To Kill a Nation should nevertheless be read with caution. First, it is a militantly one-sided account of Yugoslavia’s fall from grace. Second, on a related note, it relies disproportionately on socialist-oriented sources and ignores the rich bibliography of books and articles on Yugoslavia published in the 1990’s. Finally, it lacks the penetrating historical perspective of works such as Rebecca West’s classic Black Lamb and Grey Falcon (1941). Parenti defends the old Yugoslavian federation as a viable multicultural society and model of humane socialism. But whether it was viable or humane is more controversial than he lets on. One could plausibly argue that with Tito gone, Yugoslavia was in time bound to fall apart. Croatia’s breakaway the author finds especially galling. To hear him tell it, Croatia’s liberation from Milosevic’s grip was brought about by thugs and reactionaries abetted, of course, by Pope John Paul II, who never had a harsh word for right-wing autocratsan example, by the way, of this book’s tone and character.

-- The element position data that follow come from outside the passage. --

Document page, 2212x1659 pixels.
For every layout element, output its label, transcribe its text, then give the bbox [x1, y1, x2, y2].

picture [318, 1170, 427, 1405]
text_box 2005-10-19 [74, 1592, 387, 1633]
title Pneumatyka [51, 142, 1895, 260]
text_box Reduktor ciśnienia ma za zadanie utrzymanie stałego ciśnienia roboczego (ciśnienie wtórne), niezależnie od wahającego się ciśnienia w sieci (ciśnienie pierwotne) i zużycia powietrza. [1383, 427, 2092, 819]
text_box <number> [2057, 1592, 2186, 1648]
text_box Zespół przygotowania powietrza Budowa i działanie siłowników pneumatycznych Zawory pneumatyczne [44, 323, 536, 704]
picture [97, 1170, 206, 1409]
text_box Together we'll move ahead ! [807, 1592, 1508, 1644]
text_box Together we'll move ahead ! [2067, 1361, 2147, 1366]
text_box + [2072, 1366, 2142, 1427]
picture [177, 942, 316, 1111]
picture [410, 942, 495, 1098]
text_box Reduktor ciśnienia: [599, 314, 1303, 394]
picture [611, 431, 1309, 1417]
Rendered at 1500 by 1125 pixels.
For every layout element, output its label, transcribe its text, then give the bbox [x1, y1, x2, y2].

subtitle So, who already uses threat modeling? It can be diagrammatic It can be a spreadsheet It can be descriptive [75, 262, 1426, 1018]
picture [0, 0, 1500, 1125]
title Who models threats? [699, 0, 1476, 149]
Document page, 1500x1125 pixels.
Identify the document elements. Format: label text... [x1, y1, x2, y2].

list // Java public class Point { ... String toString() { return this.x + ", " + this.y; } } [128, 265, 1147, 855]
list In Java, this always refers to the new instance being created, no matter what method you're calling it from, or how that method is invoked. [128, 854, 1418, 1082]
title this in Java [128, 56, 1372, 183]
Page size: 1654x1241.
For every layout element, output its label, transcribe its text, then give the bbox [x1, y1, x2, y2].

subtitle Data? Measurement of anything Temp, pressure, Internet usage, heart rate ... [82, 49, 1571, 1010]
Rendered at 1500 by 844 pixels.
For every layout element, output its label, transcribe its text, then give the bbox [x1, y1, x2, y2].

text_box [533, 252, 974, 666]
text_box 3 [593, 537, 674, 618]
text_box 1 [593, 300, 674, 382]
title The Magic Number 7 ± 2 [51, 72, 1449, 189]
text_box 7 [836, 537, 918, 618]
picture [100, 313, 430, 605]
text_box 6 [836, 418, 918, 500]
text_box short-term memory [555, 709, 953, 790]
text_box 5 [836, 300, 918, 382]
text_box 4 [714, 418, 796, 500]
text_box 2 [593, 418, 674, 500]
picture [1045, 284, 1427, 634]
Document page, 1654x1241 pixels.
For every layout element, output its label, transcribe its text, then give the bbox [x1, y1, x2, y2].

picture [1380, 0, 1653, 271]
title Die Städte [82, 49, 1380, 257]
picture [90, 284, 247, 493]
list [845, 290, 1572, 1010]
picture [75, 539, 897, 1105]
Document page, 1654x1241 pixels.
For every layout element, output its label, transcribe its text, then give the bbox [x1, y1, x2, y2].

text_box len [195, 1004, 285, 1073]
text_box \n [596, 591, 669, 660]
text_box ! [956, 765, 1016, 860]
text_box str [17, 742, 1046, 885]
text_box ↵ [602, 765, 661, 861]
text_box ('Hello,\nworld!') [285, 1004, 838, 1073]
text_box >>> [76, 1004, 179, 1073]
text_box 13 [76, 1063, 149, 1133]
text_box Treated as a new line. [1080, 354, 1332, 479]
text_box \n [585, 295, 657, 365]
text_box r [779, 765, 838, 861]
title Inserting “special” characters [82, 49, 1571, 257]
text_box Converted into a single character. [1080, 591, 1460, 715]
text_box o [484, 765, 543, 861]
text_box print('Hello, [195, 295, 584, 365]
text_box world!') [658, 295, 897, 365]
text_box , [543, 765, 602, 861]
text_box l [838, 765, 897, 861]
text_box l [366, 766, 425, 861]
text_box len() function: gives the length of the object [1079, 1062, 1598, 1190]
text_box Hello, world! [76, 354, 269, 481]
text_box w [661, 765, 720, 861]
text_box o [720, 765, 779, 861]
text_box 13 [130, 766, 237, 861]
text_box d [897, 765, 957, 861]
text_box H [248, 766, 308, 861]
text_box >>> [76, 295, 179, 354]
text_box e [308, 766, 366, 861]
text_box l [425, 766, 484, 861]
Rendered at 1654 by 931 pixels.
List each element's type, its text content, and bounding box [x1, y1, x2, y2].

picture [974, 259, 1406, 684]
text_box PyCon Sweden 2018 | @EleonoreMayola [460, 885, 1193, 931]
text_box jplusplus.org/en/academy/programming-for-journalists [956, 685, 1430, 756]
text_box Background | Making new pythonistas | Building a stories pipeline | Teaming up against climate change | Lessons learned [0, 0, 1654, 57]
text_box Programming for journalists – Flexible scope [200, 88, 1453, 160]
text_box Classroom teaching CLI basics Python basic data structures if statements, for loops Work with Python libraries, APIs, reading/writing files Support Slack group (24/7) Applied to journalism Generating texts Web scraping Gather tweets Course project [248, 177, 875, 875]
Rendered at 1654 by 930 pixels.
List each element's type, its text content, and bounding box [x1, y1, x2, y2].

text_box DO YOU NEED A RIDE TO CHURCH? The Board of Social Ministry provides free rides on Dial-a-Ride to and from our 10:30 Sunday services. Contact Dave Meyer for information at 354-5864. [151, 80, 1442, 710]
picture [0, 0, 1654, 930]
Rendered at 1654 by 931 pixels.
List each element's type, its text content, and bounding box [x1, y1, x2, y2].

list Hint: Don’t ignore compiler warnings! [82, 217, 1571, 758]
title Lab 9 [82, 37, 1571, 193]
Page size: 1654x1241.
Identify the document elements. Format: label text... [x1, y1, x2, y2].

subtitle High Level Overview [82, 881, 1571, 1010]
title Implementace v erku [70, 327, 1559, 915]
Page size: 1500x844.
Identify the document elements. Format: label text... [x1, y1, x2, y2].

Equally troubling is the omission of events that would lead to a more balanced view of the Balkan conflict. The reader hears nothing of Milosevic’s famous 1989 speech whipping a million Serbs into nationalist frenzy with his talk of creating a Greater Serbia. We learn too that Albanian extremists systematically set about to eradicate the Serbian religious and historical culture in Kosovo, but we are never told that in 1991 the Serbs drove tens of thousands of Croats from Krajina, burning their homes and villages along the way, and systematically torching, demolishing or damaging all Catholic properties in sight, including monasteries, convents, chapels, churches and cemeteriesdeeds calculated to erase the physical record of Croatian Catholicism. But when the Croats responded in kind in 1995, we are informed of all the gory details.

That is the measure of this book’s impartiality.